**Excerpt**:

§

If you haven’t done so yet, I would suggest that you stop and read these verses in your own Bible.

6: 27  Food which perishes:  While earthly food is necessary to sustain our life on earth; we need something more to give us supernatural life or to guard us against death. (6: 49)  Only Christ can give us food that satisfies our spiritual hunger and leads us to everlasting life.  Eventually in 6: 50-58, this food will be identified as the Body and Blood of Christ in the Eucharist.

6: 31  He gave them bread:  This is a reference to Exodus 14: 4.  The manna that was provided by Moses was a food that was perishable.  Even though it had a heavenly origin, it melted away every morning and turned rotten if stored over night.

6: 32  the true bread:  The manna was merely a sign of the imperishable bread that the Father sends down from heaven in His Son, Jesus.

The Bread of Life Discourse:  Invitation to Faith (6: 35-47)

“I am the Bread of Life.”  This is followed by a string of invitations to come to Jesus and believe in Him for salvation.  The import of this metaphorical teaching of Jesus is not lost on the Jews, because they don’t ask Him why He calls Himself bread, but how can He claim to have come down from Heaven.  (6: 41  “Jews then murmured.”–just like they did in the desert about the manna.)

§

**Material supplied**:
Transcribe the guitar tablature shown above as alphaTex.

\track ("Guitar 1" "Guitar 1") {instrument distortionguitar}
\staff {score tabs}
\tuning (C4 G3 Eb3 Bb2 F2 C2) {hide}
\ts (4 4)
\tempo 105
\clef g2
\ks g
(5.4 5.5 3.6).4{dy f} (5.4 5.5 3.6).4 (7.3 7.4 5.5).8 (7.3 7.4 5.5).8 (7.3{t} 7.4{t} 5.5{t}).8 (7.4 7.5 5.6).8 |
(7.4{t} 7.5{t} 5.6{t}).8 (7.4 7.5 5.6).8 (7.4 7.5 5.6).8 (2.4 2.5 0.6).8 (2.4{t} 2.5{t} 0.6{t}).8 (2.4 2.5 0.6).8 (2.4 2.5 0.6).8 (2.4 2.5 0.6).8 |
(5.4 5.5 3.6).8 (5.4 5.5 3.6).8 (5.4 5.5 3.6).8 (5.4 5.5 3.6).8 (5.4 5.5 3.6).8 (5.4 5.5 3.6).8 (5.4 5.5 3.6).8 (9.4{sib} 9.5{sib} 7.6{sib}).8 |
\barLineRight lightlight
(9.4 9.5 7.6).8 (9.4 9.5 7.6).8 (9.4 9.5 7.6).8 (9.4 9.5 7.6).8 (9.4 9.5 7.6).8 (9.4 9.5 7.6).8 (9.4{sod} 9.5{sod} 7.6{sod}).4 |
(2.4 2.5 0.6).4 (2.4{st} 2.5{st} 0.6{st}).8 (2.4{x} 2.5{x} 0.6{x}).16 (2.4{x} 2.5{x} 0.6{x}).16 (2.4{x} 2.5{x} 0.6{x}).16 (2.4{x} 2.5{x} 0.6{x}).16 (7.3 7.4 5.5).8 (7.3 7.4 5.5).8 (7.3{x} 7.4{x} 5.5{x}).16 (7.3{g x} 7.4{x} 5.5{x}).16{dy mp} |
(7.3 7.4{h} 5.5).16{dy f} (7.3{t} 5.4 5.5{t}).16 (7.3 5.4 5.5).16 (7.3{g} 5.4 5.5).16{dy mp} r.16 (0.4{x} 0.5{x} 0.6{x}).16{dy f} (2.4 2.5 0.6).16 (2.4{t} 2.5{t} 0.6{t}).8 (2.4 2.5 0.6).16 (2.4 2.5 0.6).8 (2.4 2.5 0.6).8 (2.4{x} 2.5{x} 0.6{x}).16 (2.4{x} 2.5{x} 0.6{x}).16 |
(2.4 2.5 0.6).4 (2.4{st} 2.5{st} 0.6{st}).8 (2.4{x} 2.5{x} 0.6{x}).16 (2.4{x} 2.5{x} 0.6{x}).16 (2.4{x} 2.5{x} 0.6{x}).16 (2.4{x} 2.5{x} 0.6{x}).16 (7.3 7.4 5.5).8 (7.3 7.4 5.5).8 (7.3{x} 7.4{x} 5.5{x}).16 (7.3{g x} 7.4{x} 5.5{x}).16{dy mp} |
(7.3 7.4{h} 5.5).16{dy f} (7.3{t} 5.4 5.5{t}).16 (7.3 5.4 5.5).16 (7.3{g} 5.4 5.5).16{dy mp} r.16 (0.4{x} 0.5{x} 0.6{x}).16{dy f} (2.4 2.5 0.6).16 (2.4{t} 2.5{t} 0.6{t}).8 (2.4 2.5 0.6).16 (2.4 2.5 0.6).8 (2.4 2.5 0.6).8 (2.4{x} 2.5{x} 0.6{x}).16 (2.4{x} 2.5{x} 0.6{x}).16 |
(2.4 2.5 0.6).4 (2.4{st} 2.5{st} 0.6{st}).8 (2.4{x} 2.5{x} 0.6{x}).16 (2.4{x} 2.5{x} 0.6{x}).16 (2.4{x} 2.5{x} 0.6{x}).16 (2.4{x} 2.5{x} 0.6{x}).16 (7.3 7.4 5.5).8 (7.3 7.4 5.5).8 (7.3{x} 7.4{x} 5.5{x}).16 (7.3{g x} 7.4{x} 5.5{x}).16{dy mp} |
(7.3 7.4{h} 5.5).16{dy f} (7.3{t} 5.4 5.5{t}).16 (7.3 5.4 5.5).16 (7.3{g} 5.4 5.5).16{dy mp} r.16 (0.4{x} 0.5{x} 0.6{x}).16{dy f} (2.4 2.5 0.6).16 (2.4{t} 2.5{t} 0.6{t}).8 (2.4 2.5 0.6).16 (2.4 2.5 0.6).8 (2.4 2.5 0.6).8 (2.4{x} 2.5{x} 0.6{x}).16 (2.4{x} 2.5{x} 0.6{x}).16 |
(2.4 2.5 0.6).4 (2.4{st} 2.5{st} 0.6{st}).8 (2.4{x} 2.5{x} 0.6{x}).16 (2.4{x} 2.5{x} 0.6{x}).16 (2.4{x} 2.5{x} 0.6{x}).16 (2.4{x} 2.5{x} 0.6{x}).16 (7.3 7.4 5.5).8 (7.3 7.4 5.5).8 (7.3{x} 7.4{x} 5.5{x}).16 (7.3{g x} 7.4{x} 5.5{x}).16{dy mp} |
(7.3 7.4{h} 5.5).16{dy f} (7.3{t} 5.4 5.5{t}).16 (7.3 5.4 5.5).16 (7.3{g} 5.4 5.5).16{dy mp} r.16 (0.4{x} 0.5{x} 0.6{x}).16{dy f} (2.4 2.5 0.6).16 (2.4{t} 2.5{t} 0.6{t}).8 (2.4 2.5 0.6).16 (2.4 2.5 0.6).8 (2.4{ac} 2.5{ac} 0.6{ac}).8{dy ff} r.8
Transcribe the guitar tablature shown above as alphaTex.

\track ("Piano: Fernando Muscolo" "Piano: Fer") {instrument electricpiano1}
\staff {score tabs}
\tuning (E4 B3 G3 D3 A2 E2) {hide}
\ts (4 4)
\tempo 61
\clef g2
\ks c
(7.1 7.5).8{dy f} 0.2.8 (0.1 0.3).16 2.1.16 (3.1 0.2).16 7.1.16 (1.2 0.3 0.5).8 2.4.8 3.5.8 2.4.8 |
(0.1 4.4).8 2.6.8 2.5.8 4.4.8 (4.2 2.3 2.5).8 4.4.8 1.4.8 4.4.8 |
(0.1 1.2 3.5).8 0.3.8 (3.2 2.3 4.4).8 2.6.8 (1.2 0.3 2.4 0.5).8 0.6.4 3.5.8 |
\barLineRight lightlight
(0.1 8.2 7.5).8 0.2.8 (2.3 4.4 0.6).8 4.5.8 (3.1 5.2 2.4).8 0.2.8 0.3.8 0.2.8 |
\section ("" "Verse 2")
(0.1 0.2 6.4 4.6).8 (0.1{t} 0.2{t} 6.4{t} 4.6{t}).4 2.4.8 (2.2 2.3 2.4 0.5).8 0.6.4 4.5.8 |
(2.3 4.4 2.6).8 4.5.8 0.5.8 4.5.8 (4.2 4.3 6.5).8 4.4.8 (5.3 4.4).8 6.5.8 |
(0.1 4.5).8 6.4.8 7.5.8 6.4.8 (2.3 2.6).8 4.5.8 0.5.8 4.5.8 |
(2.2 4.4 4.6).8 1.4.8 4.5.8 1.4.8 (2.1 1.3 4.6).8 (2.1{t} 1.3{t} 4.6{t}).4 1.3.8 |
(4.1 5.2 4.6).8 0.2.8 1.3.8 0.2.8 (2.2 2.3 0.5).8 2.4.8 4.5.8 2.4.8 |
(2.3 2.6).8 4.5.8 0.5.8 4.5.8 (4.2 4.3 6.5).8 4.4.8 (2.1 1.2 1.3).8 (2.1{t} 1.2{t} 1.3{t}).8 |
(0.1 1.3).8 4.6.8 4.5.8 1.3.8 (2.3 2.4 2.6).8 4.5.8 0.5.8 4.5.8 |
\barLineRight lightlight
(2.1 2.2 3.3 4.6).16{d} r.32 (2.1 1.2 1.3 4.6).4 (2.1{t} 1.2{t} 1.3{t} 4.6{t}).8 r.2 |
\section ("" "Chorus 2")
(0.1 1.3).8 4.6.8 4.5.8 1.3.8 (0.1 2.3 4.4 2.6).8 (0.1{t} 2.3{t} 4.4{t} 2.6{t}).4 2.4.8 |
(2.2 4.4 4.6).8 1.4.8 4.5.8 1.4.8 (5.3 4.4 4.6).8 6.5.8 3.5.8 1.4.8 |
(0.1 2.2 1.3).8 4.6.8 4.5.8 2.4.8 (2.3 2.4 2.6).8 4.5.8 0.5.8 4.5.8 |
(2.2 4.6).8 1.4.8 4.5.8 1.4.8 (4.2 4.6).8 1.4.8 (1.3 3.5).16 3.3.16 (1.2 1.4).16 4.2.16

§

**Complete the following**:
[1] In the commentary, what happened to the manna if it was stored overnight?
[2] Reproduce the passage of the commentary starting at "If you haven’t" and ending at "stored over night.".

**Task responses**:
[1] It turned rotten.

[2]
If you haven’t done so yet, I would suggest that you stop and read these verses in your own Bible.

6: 27  Food which perishes:  While earthly food is necessary to sustain our life on earth; we need something more to give us supernatural life or to guard us against death. (6: 49)  Only Christ can give us food that satisfies our spiritual hunger and leads us to everlasting life.  Eventually in 6: 50-58, this food will be identified as the Body and Blood of Christ in the Eucharist.

6: 31  He gave them bread:  This is a reference to Exodus 14: 4.  The manna that was provided by Moses was a food that was perishable.  Even though it had a heavenly origin, it melted away every morning and turned rotten if stored over night.